La conscience doit être définie par la relation interne entre le sujet psychologique, le sujet transcendantal et le sujet absolu.

Le mot sujet est lui-même un terme purement abstrait qui ne désigne rien de plus que le centre par rapport auquel nous envisageons le réel considéré dans sa totalité.
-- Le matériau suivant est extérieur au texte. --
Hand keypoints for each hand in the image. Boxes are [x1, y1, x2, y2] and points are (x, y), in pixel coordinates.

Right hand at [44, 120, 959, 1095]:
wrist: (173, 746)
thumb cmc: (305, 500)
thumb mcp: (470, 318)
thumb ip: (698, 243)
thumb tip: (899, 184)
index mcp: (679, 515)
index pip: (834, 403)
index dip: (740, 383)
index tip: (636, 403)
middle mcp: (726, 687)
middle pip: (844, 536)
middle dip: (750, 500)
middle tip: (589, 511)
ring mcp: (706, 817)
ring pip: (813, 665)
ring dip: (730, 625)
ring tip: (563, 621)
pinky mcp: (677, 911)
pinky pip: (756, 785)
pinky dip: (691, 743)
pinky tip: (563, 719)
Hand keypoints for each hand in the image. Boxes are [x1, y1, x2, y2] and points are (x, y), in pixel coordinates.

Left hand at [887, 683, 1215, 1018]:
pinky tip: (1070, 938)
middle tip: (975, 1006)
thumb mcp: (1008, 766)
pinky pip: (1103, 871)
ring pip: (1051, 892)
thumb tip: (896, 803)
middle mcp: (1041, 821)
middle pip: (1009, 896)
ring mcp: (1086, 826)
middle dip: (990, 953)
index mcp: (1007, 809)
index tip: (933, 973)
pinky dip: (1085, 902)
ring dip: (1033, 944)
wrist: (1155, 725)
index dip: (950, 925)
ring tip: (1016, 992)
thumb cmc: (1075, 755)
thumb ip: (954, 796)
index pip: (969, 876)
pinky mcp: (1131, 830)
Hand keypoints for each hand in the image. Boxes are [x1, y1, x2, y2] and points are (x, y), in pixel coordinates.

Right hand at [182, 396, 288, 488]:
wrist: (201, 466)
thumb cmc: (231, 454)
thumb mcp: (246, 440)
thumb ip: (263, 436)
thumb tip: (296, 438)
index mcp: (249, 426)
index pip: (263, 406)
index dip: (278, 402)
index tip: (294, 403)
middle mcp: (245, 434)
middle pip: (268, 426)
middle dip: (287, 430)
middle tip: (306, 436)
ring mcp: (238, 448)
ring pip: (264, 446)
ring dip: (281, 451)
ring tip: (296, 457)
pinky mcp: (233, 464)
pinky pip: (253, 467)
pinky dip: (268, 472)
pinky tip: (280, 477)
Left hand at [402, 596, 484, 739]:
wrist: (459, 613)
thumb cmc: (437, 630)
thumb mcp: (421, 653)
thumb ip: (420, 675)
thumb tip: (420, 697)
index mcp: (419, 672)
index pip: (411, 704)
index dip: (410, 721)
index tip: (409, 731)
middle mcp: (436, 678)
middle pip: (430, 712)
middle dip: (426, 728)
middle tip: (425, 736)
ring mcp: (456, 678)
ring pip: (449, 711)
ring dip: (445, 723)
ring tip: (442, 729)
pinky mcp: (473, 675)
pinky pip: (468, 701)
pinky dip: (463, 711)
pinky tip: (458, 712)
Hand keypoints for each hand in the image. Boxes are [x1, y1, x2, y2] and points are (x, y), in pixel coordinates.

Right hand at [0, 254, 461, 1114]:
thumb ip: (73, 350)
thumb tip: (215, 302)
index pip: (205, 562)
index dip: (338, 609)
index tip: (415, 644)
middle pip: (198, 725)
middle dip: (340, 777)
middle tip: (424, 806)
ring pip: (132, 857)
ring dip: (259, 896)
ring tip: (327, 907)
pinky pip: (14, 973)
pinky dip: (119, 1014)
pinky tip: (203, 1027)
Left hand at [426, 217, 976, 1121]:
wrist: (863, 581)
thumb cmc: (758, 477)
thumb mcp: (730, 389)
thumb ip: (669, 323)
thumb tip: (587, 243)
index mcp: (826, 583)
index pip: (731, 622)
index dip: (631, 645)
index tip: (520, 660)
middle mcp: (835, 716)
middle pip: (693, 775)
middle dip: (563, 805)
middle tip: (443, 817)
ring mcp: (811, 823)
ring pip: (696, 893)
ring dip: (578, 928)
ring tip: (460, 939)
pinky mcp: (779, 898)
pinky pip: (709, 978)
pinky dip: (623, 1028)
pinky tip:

Le sujet psychologique est le centre d’une perspective individuelle ; le sujet transcendantal, le centre de toute perspective en général ; le sujet absolu, le centre sans perspective, non plus par conséquent le centre abstrait de toutes les perspectives particulières, mais le centre concret qui les abolit à la fois et qui les fonde. Or où est la conscience ? Non pas assurément avec le sujet psychologique isolé qui, à la limite, ne serait que l’épiphénomène du corps, c’est-à-dire éclairé et non pas éclairant, et incapable de se fournir à lui-même sa propre lumière ; ni avec le sujet transcendantal, dont on pense souvent qu’il mérite le nom de sujet logique et dont nous ne connaissons la manière dont il agit que par ses produits ; ni avec le sujet absolu, qui, lorsqu’on essaie de l’isoler du sujet psychologique et du sujet transcendantal, apparaît soit comme identique à la chose en soi, soit comme le terme d’une aspiration et comme un objet de foi. Mais la conscience résulte, pour ainsi dire, d’une circulation entre ces trois aspects du même sujet. Le sujet psychologique reconnaît sa propre individualité au moment même où il aperçoit sa limitation, c’est-à-dire où le sujet transcendantal le prend comme objet et le dépasse ; et le sujet transcendantal, à son tour, ne peut être défini que par la limitation du caractère perspectif en général qui le fait être, mais qui l’oblige lui-même à se dépasser. Ce qui, dans un langage plus élémentaire, implique que la conscience résulte toujours de la relation vivante qui s’établit en chacun de nous entre l’individu, l’homme (ou plus justement l’être fini en général) et l’être absolu, sans qu’il soit possible de l’attribuer à aucun des trois termes autrement que dans son rapport avec les deux autres. Ainsi, sur un autre plan, la méditation théologique n’a pas cru pouvoir assigner la spiritualité à Dieu lui-même, autrement que par la relation interne qu’elle a établie entre les trois personnes.